(WORK TASK) Could you output each line below precisely as it stands, without the images?

[Excerpts from a dataset]
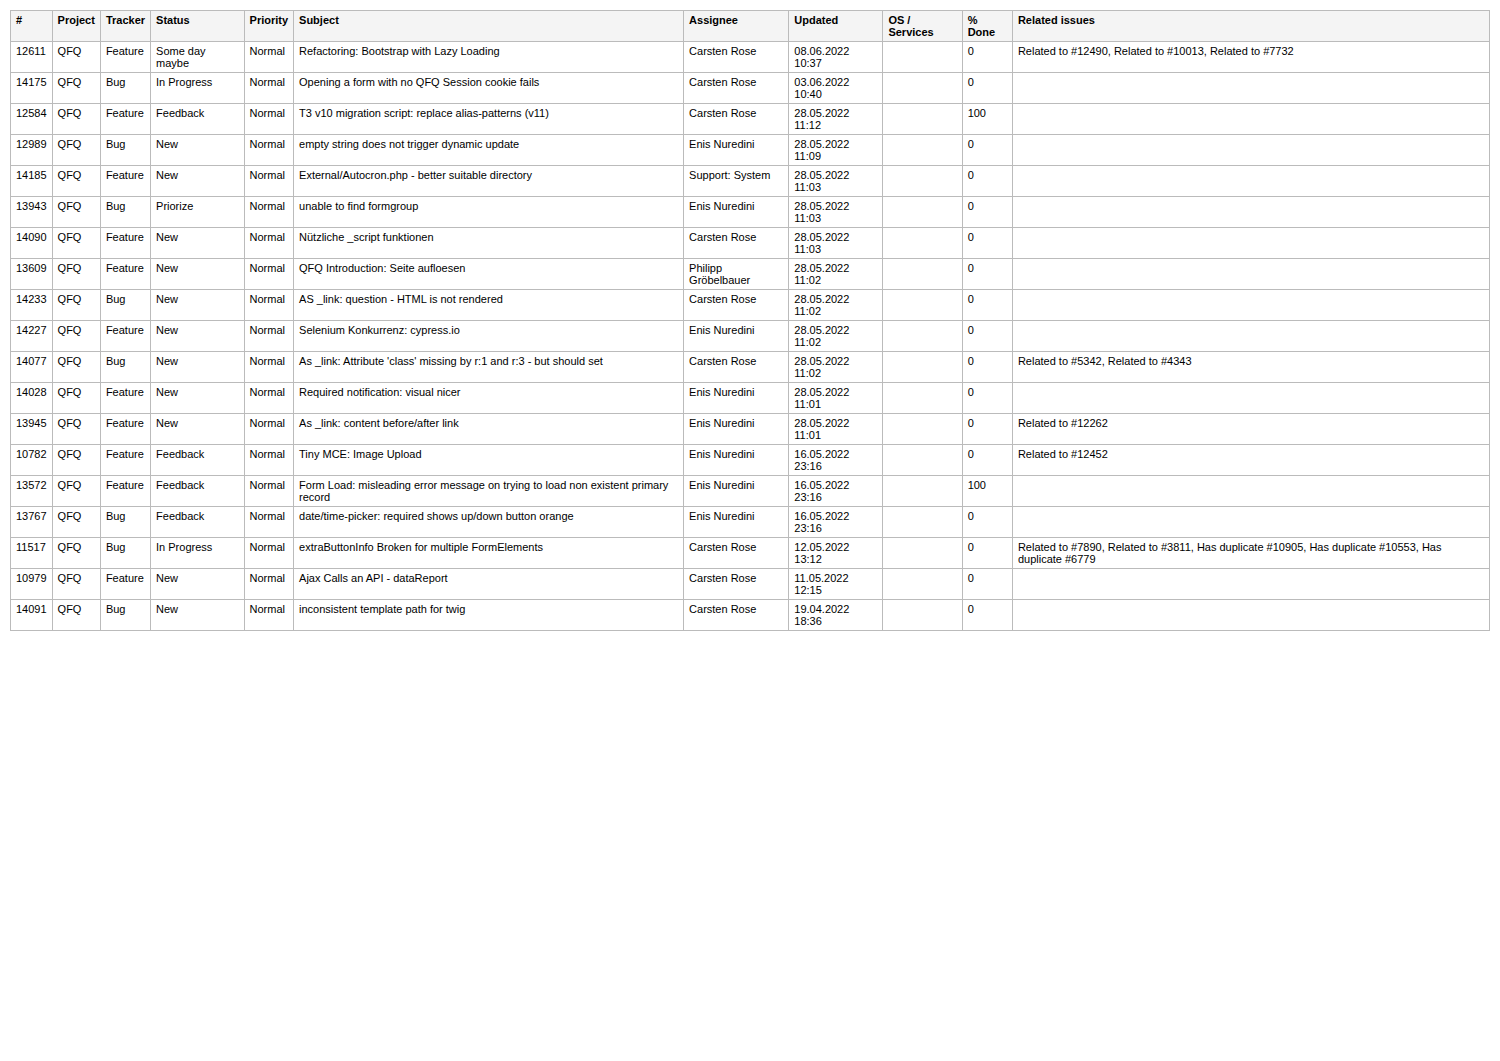| # | Project | Tracker | Status | Priority | Subject | Assignee | Updated | OS / Services | % Done | Related issues |
| --- | --- | --- | --- | --- | --- | --- | --- | --- | --- | --- |
| 12611 | QFQ | Feature | Some day maybe | Normal | Refactoring: Bootstrap with Lazy Loading | Carsten Rose | 08.06.2022 10:37 | | 0 | Related to #12490, Related to #10013, Related to #7732 |
| 14175 | QFQ | Bug | In Progress | Normal | Opening a form with no QFQ Session cookie fails | Carsten Rose | 03.06.2022 10:40 | | 0 | |
| 12584 | QFQ | Feature | Feedback | Normal | T3 v10 migration script: replace alias-patterns (v11) | Carsten Rose | 28.05.2022 11:12 | | 100 | |
| 12989 | QFQ | Bug | New | Normal | empty string does not trigger dynamic update | Enis Nuredini | 28.05.2022 11:09 | | 0 | |
| 14185 | QFQ | Feature | New | Normal | External/Autocron.php - better suitable directory | Support: System | 28.05.2022 11:03 | | 0 | |
| 13943 | QFQ | Bug | Priorize | Normal | unable to find formgroup | Enis Nuredini | 28.05.2022 11:03 | | 0 | |
| 14090 | QFQ | Feature | New | Normal | Nützliche _script funktionen | Carsten Rose | 28.05.2022 11:03 | | 0 | |
| 13609 | QFQ | Feature | New | Normal | QFQ Introduction: Seite aufloesen | Philipp Gröbelbauer | 28.05.2022 11:02 | | 0 | |
| 14233 | QFQ | Bug | New | Normal | AS _link: question - HTML is not rendered | Carsten Rose | 28.05.2022 11:02 | | 0 | |
| 14227 | QFQ | Feature | New | Normal | Selenium Konkurrenz: cypress.io | Enis Nuredini | 28.05.2022 11:02 | | 0 | |
| 14077 | QFQ | Bug | New | Normal | As _link: Attribute 'class' missing by r:1 and r:3 - but should set | Carsten Rose | 28.05.2022 11:02 | | 0 | Related to #5342, Related to #4343 |
| 14028 | QFQ | Feature | New | Normal | Required notification: visual nicer | Enis Nuredini | 28.05.2022 11:01 | | 0 | |
| 13945 | QFQ | Feature | New | Normal | As _link: content before/after link | Enis Nuredini | 28.05.2022 11:01 | | 0 | Related to #12262 |
| 10782 | QFQ | Feature | Feedback | Normal | Tiny MCE: Image Upload | Enis Nuredini | 16.05.2022 23:16 | | 0 | Related to #12452 |
| 13572 | QFQ | Feature | Feedback | Normal | Form Load: misleading error message on trying to load non existent primary record | Enis Nuredini | 16.05.2022 23:16 | | 100 | |
| 13767 | QFQ | Bug | Feedback | Normal | date/time-picker: required shows up/down button orange | Enis Nuredini | 16.05.2022 23:16 | | 0 | |
| 11517 | QFQ | Bug | In Progress | Normal | extraButtonInfo Broken for multiple FormElements | Carsten Rose | 12.05.2022 13:12 | | 0 | Related to #7890, Related to #3811, Has duplicate #10905, Has duplicate #10553, Has duplicate #6779 |
| 10979 | QFQ | Feature | New | Normal | Ajax Calls an API - dataReport | Carsten Rose | 11.05.2022 12:15 | | 0 | |
| 14091 | QFQ | Bug | New | Normal | inconsistent template path for twig | Carsten Rose | 19.04.2022 18:36 | | 0 | |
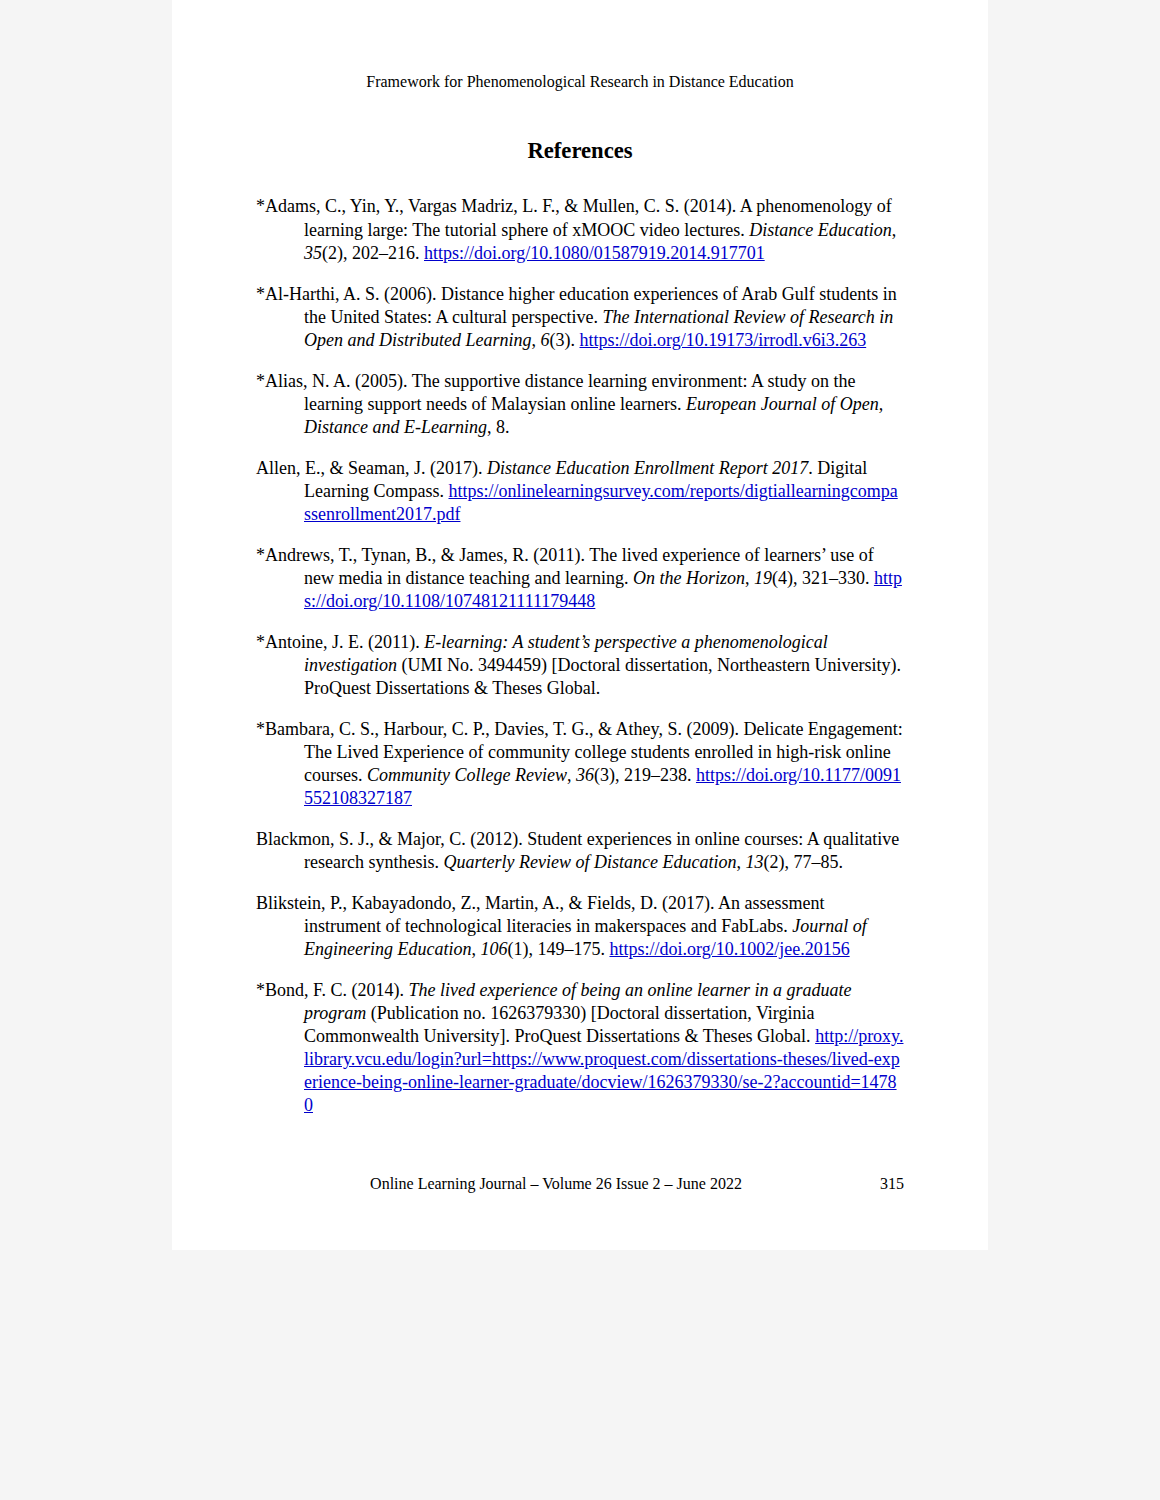Framework for Phenomenological Research in Distance Education
References
*Adams, C., Yin, Y., Vargas Madriz, L. F., & Mullen, C. S. (2014). A phenomenology of learning large: The tutorial sphere of xMOOC video lectures. Distance Education, 35(2), 202–216. https://doi.org/10.1080/01587919.2014.917701
*Al-Harthi, A. S. (2006). Distance higher education experiences of Arab Gulf students in the United States: A cultural perspective. The International Review of Research in Open and Distributed Learning, 6(3). https://doi.org/10.19173/irrodl.v6i3.263
*Alias, N. A. (2005). The supportive distance learning environment: A study on the learning support needs of Malaysian online learners. European Journal of Open, Distance and E-Learning, 8.
Allen, E., & Seaman, J. (2017). Distance Education Enrollment Report 2017. Digital Learning Compass. https://onlinelearningsurvey.com/reports/digtiallearningcompassenrollment2017.pdf
*Andrews, T., Tynan, B., & James, R. (2011). The lived experience of learners’ use of new media in distance teaching and learning. On the Horizon, 19(4), 321–330. https://doi.org/10.1108/10748121111179448
*Antoine, J. E. (2011). E-learning: A student’s perspective a phenomenological investigation (UMI No. 3494459) [Doctoral dissertation, Northeastern University). ProQuest Dissertations & Theses Global.
*Bambara, C. S., Harbour, C. P., Davies, T. G., & Athey, S. (2009). Delicate Engagement: The Lived Experience of community college students enrolled in high-risk online courses. Community College Review, 36(3), 219–238. https://doi.org/10.1177/0091552108327187
Blackmon, S. J., & Major, C. (2012). Student experiences in online courses: A qualitative research synthesis. Quarterly Review of Distance Education, 13(2), 77–85.
Blikstein, P., Kabayadondo, Z., Martin, A., & Fields, D. (2017). An assessment instrument of technological literacies in makerspaces and FabLabs. Journal of Engineering Education, 106(1), 149–175. https://doi.org/10.1002/jee.20156
*Bond, F. C. (2014). The lived experience of being an online learner in a graduate program (Publication no. 1626379330) [Doctoral dissertation, Virginia Commonwealth University]. ProQuest Dissertations & Theses Global. http://proxy.library.vcu.edu/login?url=https://www.proquest.com/dissertations-theses/lived-experience-being-online-learner-graduate/docview/1626379330/se-2?accountid=14780
Online Learning Journal – Volume 26 Issue 2 – June 2022
315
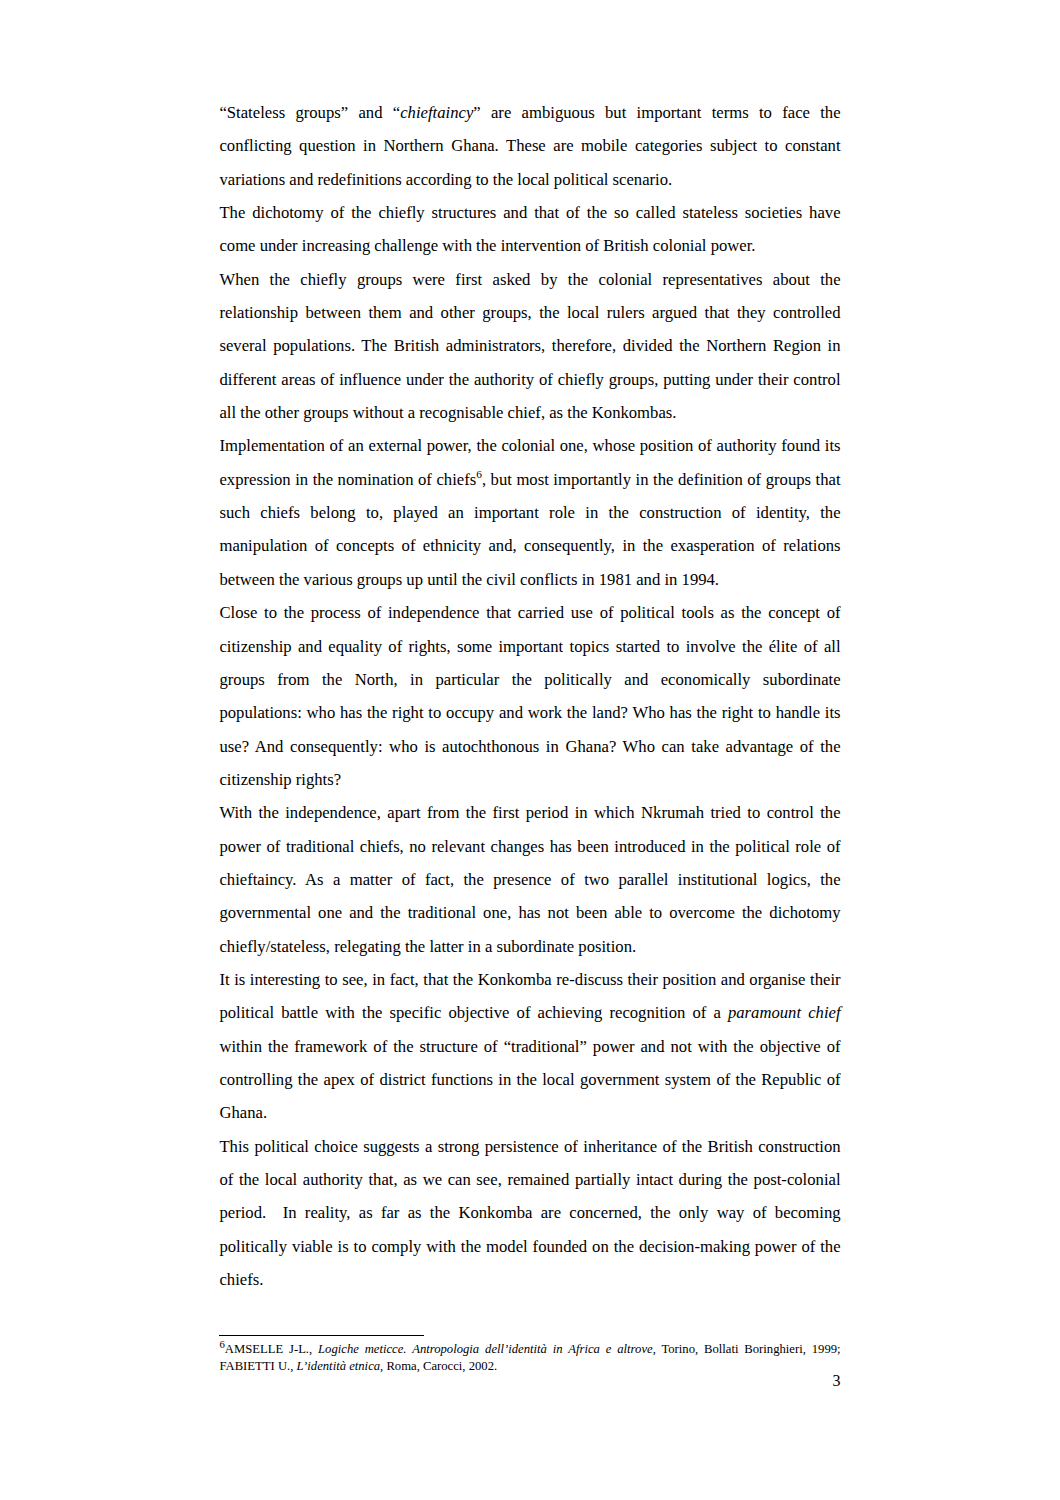“Stateless groups” and “chieftaincy” are ambiguous but important terms to face the conflicting question in Northern Ghana. These are mobile categories subject to constant variations and redefinitions according to the local political scenario.
The dichotomy of the chiefly structures and that of the so called stateless societies have come under increasing challenge with the intervention of British colonial power.
When the chiefly groups were first asked by the colonial representatives about the relationship between them and other groups, the local rulers argued that they controlled several populations. The British administrators, therefore, divided the Northern Region in different areas of influence under the authority of chiefly groups, putting under their control all the other groups without a recognisable chief, as the Konkombas.
Implementation of an external power, the colonial one, whose position of authority found its expression in the nomination of chiefs6, but most importantly in the definition of groups that such chiefs belong to, played an important role in the construction of identity, the manipulation of concepts of ethnicity and, consequently, in the exasperation of relations between the various groups up until the civil conflicts in 1981 and in 1994.
Close to the process of independence that carried use of political tools as the concept of citizenship and equality of rights, some important topics started to involve the élite of all groups from the North, in particular the politically and economically subordinate populations: who has the right to occupy and work the land? Who has the right to handle its use? And consequently: who is autochthonous in Ghana? Who can take advantage of the citizenship rights?
With the independence, apart from the first period in which Nkrumah tried to control the power of traditional chiefs, no relevant changes has been introduced in the political role of chieftaincy. As a matter of fact, the presence of two parallel institutional logics, the governmental one and the traditional one, has not been able to overcome the dichotomy chiefly/stateless, relegating the latter in a subordinate position.
It is interesting to see, in fact, that the Konkomba re-discuss their position and organise their political battle with the specific objective of achieving recognition of a paramount chief within the framework of the structure of “traditional” power and not with the objective of controlling the apex of district functions in the local government system of the Republic of Ghana.
This political choice suggests a strong persistence of inheritance of the British construction of the local authority that, as we can see, remained partially intact during the post-colonial period. In reality, as far as the Konkomba are concerned, the only way of becoming politically viable is to comply with the model founded on the decision-making power of the chiefs.
6AMSELLE J-L., Logiche meticce. Antropologia dell’identità in Africa e altrove, Torino, Bollati Boringhieri, 1999; FABIETTI U., L’identità etnica, Roma, Carocci, 2002.
3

(RESULT)
| # | Project | Tracker | Status | Priority | Subject | Assignee | Updated | OS / Services | % Done | Related issues |
| --- | --- | --- | --- | --- | --- | --- | --- | --- | --- | --- |
| 12611 | QFQ | Feature | Some day maybe | Normal | Refactoring: Bootstrap with Lazy Loading | Carsten Rose | 08.06.2022 10:37 | | 0 | Related to #12490, Related to #10013, Related to #7732 |
| 14175 | QFQ | Bug | In Progress | Normal | Opening a form with no QFQ Session cookie fails | Carsten Rose | 03.06.2022 10:40 | | 0 | |
| 12584 | QFQ | Feature | Feedback | Normal | T3 v10 migration script: replace alias-patterns (v11) | Carsten Rose | 28.05.2022 11:12 | | 100 | |
| 12989 | QFQ | Bug | New | Normal | empty string does not trigger dynamic update | Enis Nuredini | 28.05.2022 11:09 | | 0 | |
| 14185 | QFQ | Feature | New | Normal | External/Autocron.php - better suitable directory | Support: System | 28.05.2022 11:03 | | 0 | |
| 13943 | QFQ | Bug | Priorize | Normal | unable to find formgroup | Enis Nuredini | 28.05.2022 11:03 | | 0 | |
| 14090 | QFQ | Feature | New | Normal | Nützliche _script funktionen | Carsten Rose | 28.05.2022 11:03 | | 0 | |
| 13609 | QFQ | Feature | New | Normal | QFQ Introduction: Seite aufloesen | Philipp Gröbelbauer | 28.05.2022 11:02 | | 0 | |
| 14233 | QFQ | Bug | New | Normal | AS _link: question - HTML is not rendered | Carsten Rose | 28.05.2022 11:02 | | 0 | |
| 14227 | QFQ | Feature | New | Normal | Selenium Konkurrenz: cypress.io | Enis Nuredini | 28.05.2022 11:02 | | 0 | |
| 14077 | QFQ | Bug | New | Normal | As _link: Attribute 'class' missing by r:1 and r:3 - but should set | Carsten Rose | 28.05.2022 11:02 | | 0 | Related to #5342, Related to #4343 |
| 14028 | QFQ | Feature | New | Normal | Required notification: visual nicer | Enis Nuredini | 28.05.2022 11:01 | | 0 | |
| 13945 | QFQ | Feature | New | Normal | As _link: content before/after link | Enis Nuredini | 28.05.2022 11:01 | | 0 | Related to #12262 |
| 10782 | QFQ | Feature | Feedback | Normal | Tiny MCE: Image Upload | Enis Nuredini | 16.05.2022 23:16 | | 0 | Related to #12452 |
| 13572 | QFQ | Feature | Feedback | Normal | Form Load: misleading error message on trying to load non existent primary record | Enis Nuredini | 16.05.2022 23:16 | | 100 | |
| 13767 | QFQ | Bug | Feedback | Normal | date/time-picker: required shows up/down button orange | Enis Nuredini | 16.05.2022 23:16 | | 0 | |
| 11517 | QFQ | Bug | In Progress | Normal | extraButtonInfo Broken for multiple FormElements | Carsten Rose | 12.05.2022 13:12 | | 0 | Related to #7890, Related to #3811, Has duplicate #10905, Has duplicate #10553, Has duplicate #6779 |
| 10979 | QFQ | Feature | New | Normal | Ajax Calls an API - dataReport | Carsten Rose | 11.05.2022 12:15 | | 0 | |
| 14091 | QFQ | Bug | New | Normal | inconsistent template path for twig | Carsten Rose | 19.04.2022 18:36 | | 0 | |
Framework for Phenomenological Research in Distance Education
References
*Adams, C., Yin, Y., Vargas Madriz, L. F., & Mullen, C. S. (2014). A phenomenology of learning large: The tutorial sphere of xMOOC video lectures. Distance Education, 35(2), 202–216. https://doi.org/10.1080/01587919.2014.917701
*Al-Harthi, A. S. (2006). Distance higher education experiences of Arab Gulf students in the United States: A cultural perspective. The International Review of Research in Open and Distributed Learning, 6(3). https://doi.org/10.19173/irrodl.v6i3.263
*Alias, N. A. (2005). The supportive distance learning environment: A study on the learning support needs of Malaysian online learners. European Journal of Open, Distance and E-Learning, 8.
Allen, E., & Seaman, J. (2017). Distance Education Enrollment Report 2017. Digital Learning Compass. https://onlinelearningsurvey.com/reports/digtiallearningcompassenrollment2017.pdf
*Andrews, T., Tynan, B., & James, R. (2011). The lived experience of learners’ use of new media in distance teaching and learning. On the Horizon, 19(4), 321–330. https://doi.org/10.1108/10748121111179448
*Antoine, J. E. (2011). E-learning: A student’s perspective a phenomenological investigation (UMI No. 3494459) [Doctoral dissertation, Northeastern University). ProQuest Dissertations & Theses Global.
*Bambara, C. S., Harbour, C. P., Davies, T. G., & Athey, S. (2009). Delicate Engagement: The Lived Experience of community college students enrolled in high-risk online courses. Community College Review, 36(3), 219–238. https://doi.org/10.1177/0091552108327187
Blackmon, S. J., & Major, C. (2012). Student experiences in online courses: A qualitative research synthesis. Quarterly Review of Distance Education, 13(2), 77–85.
Blikstein, P., Kabayadondo, Z., Martin, A., & Fields, D. (2017). An assessment instrument of technological literacies in makerspaces and FabLabs. Journal of Engineering Education, 106(1), 149–175. https://doi.org/10.1002/jee.20156
*Bond, F. C. (2014). The lived experience of being an online learner in a graduate program (Publication no. 1626379330) [Doctoral dissertation, Virginia Commonwealth University]. ProQuest Dissertations & Theses Global. http://proxy.library.vcu.edu/login?url=https://www.proquest.com/dissertations-theses/lived-experience-being-online-learner-graduate/docview/1626379330/se-2?accountid=14780
Online Learning Journal – Volume 26 Issue 2 – June 2022
315
“Stateless groups” and “chieftaincy” are ambiguous but important terms to face the conflicting question in Northern Ghana. These are mobile categories subject to constant variations and redefinitions according to the local political scenario.
The dichotomy of the chiefly structures and that of the so called stateless societies have come under increasing challenge with the intervention of British colonial power.
When the chiefly groups were first asked by the colonial representatives about the relationship between them and other groups, the local rulers argued that they controlled several populations. The British administrators, therefore, divided the Northern Region in different areas of influence under the authority of chiefly groups, putting under their control all the other groups without a recognisable chief, as the Konkombas.
Implementation of an external power, the colonial one, whose position of authority found its expression in the nomination of chiefs6, but most importantly in the definition of groups that such chiefs belong to, played an important role in the construction of identity, the manipulation of concepts of ethnicity and, consequently, in the exasperation of relations between the various groups up until the civil conflicts in 1981 and in 1994.
Close to the process of independence that carried use of political tools as the concept of citizenship and equality of rights, some important topics started to involve the élite of all groups from the North, in particular the politically and economically subordinate populations: who has the right to occupy and work the land? Who has the right to handle its use? And consequently: who is autochthonous in Ghana? Who can take advantage of the citizenship rights?
With the independence, apart from the first period in which Nkrumah tried to control the power of traditional chiefs, no relevant changes has been introduced in the political role of chieftaincy. As a matter of fact, the presence of two parallel institutional logics, the governmental one and the traditional one, has not been able to overcome the dichotomy chiefly/stateless, relegating the latter in a subordinate position.
It is interesting to see, in fact, that the Konkomba re-discuss their position and organise their political battle with the specific objective of achieving recognition of a paramount chief within the framework of the structure of “traditional” power and not with the objective of controlling the apex of district functions in the local government system of the Republic of Ghana.
This political choice suggests a strong persistence of inheritance of the British construction of the local authority that, as we can see, remained partially intact during the post-colonial period. In reality, as far as the Konkomba are concerned, the only way of becoming politically viable is to comply with the model founded on the decision-making power of the chiefs.
6AMSELLE J-L., Logiche meticce. Antropologia dell’identità in Africa e altrove, Torino, Bollati Boringhieri, 1999; FABIETTI U., L’identità etnica, Roma, Carocci, 2002.
3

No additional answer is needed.